I finally broke down this year and started reading his letters which are publicly available on Berkshire Hathaway site. This holiday season, I went and tried to visualize the themes of his writing using Topic Models. What follows is a write up of the work I did.
Downloading data
I used wget and a simple python script to download the PDFs (since 1998) and extract the text using Ghostscript. For the plain HTML ones (pre1998) I used html2text and then extracted text. Since the writing were plain text and no fancy images etc. it was easy to get the data. Once extracted I had original letters in text file format from 1977-2014, a total of 38 files.
Learning about Topic Models
A separate technical note will follow this where I will document my learnings of this topic.
Topic Model tooling
I was back to using R, python to see what LDA/Topic Model library did the job I was looking for. I explored lda & topicmodel & tm libraries in R and LDA & gensim libraries in Python. In the end I ended up using Mallet from UMass which was simple and performant for the documents had. Both Python and R libraries took over 2 minutes to process the 38 docs for 500 iterations, while Mallet did the job in 10s of secs. A screenshot of using the tool on my Linuxtop.
Exploring dataset
Before I started looking at the topics and running LDA or one of its variants, I wanted to see how the word distribution looked like, so I used R to get the wordcloud which helped me to refine my stopword selection to be used in Mallet.

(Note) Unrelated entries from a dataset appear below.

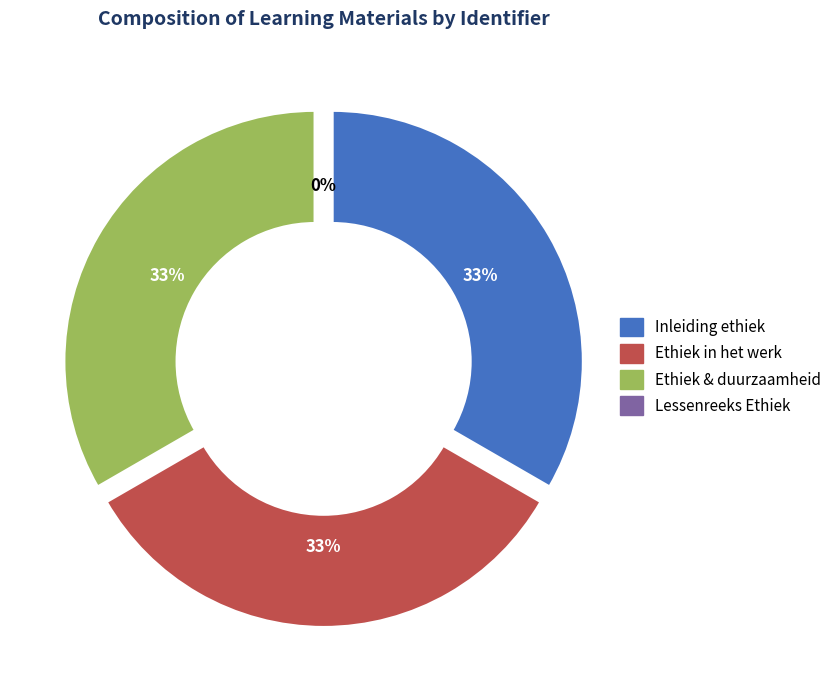

Count the number of slices in the pie.

4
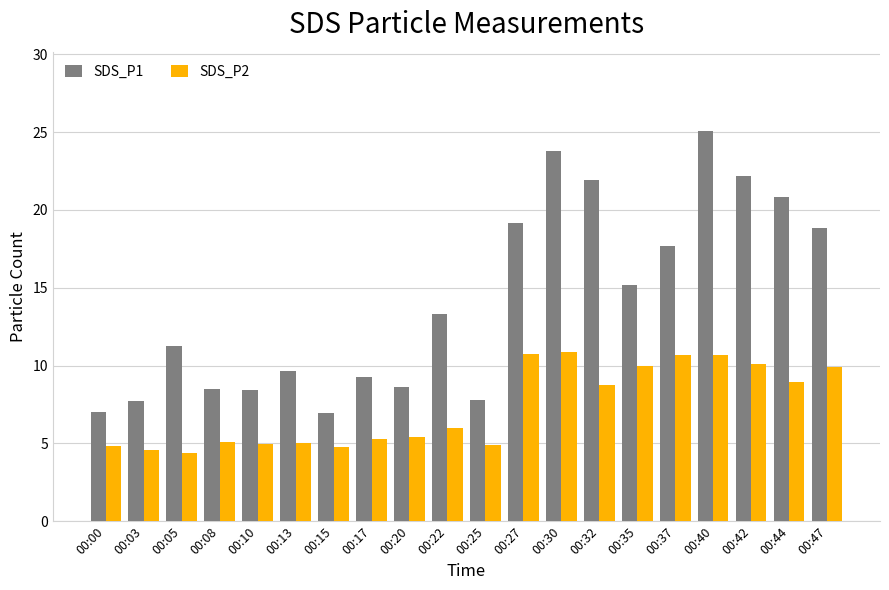

What is the average value of the SDS_P2 series?

7.3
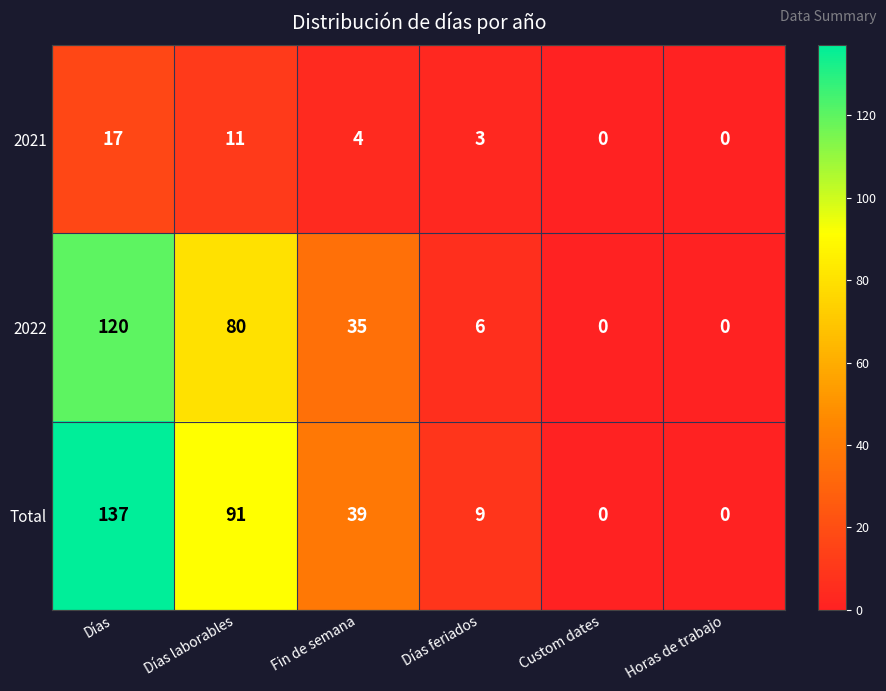

How many series are shown in this chart?

3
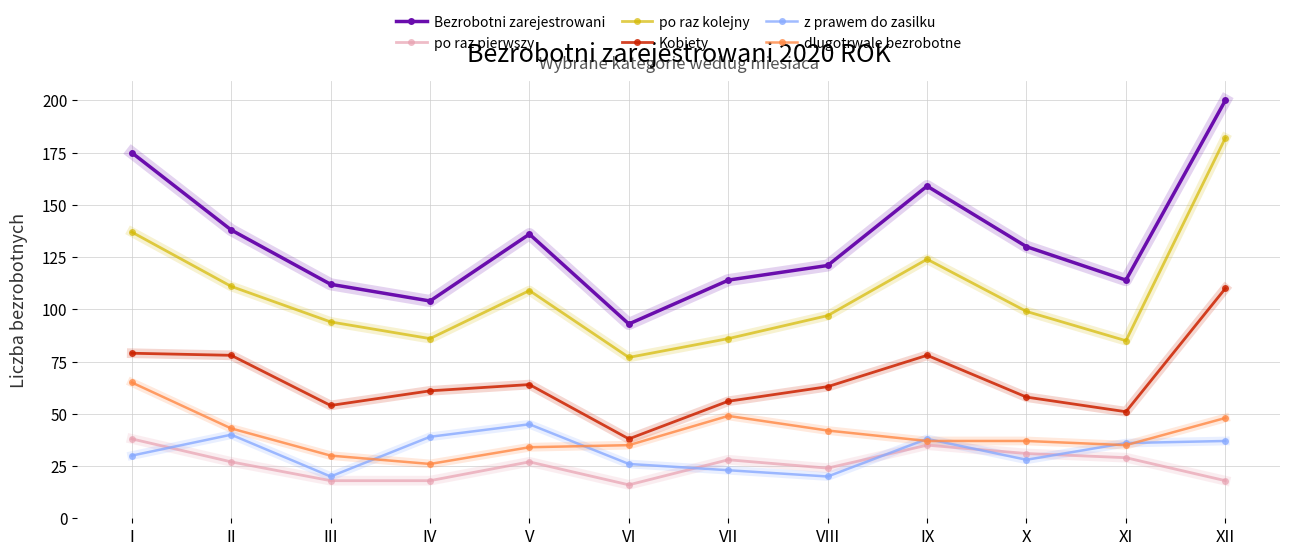

What are all the series names shown in the legend?

Bezrobotni zarejestrowani, po raz pierwszy, po raz kolejny, Kobiety, z prawem do zasilku, dlugotrwale bezrobotne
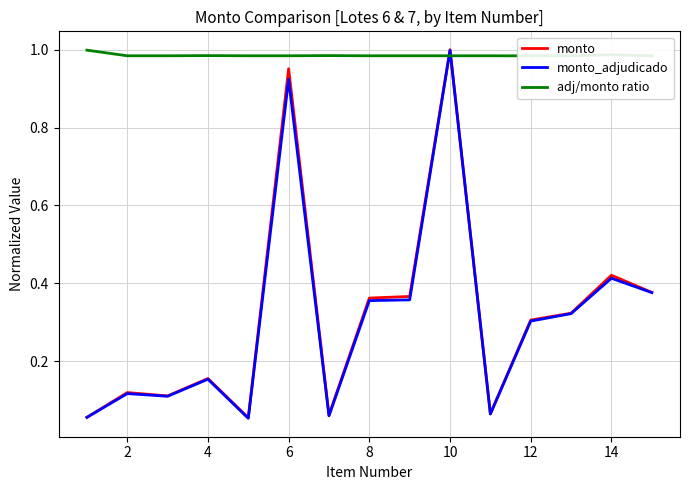

Which category has the highest value in the monto_adjudicado series?

10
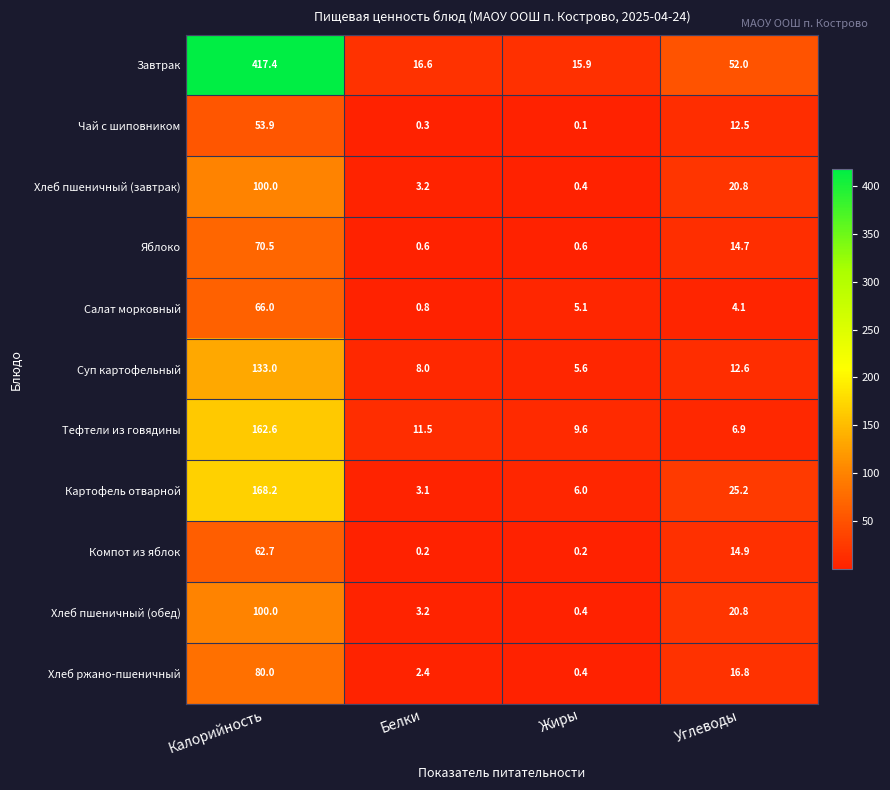

Where is Суп картофельный nearest to the value 69?

Углеводы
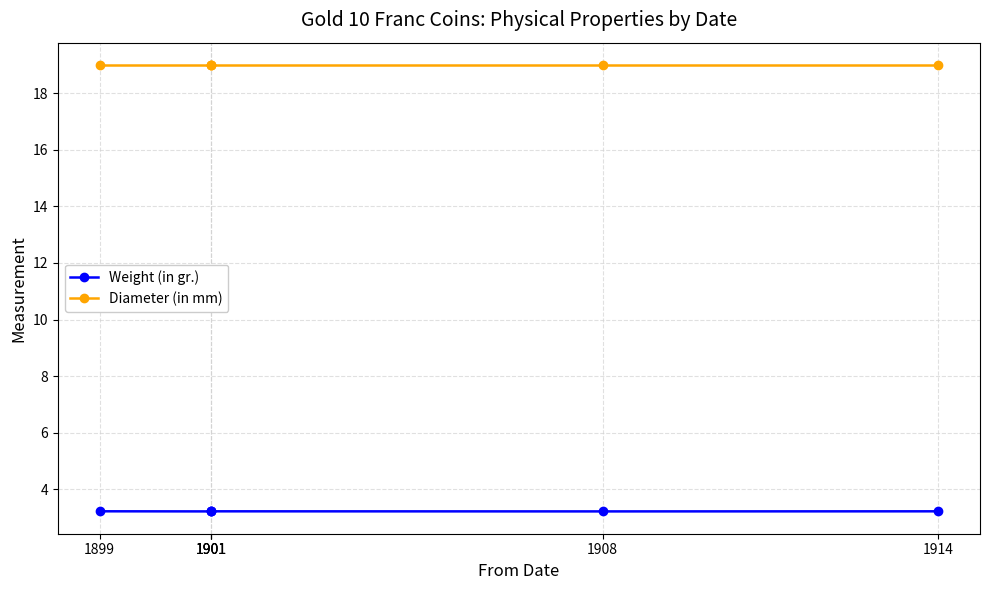

At 1901, list the series in order from smallest to largest.

Weight (in gr.), Diameter (in mm)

For completion, here the are the top 10 words in bar plot-
Topic based analysis of Buffet letters
Mallet is very easy to use and once you have the text documents primed, its a breeze. Since most of the cursory read of the letters suggested that there were similar themes that Buffett was writing, I wanted to understand if number of topics had any impact to how the themes evolved over the past 30+ years in Buffett’s writing. I tried 2,5,10,20,25,50 topics and ended up pruning 5,10,20 topics to see the evolution and did most of the analysis with 5 topics model. I show the HTML output produced by Mallet for 5 topics model with top 10 words
Then I proceeded to plot the topics over time for the 5,10,20 topics models. 20 topics model with top 3 topics per letter over time -
10 topics model with top 3 topics per letter-
5 topics model with top 3 topics per letter-
Moneyshot
My favourite tool from the viz toolchest has been multi-dimensional scaling (MDS) for higher dimensional data for the last decade and so I took the 5 topics model and tried to visualize the the letters over time using how each letter contributes to the topic (probablities). This produced the most cool graph clustering the 70s,80s,90s,2000s loosely.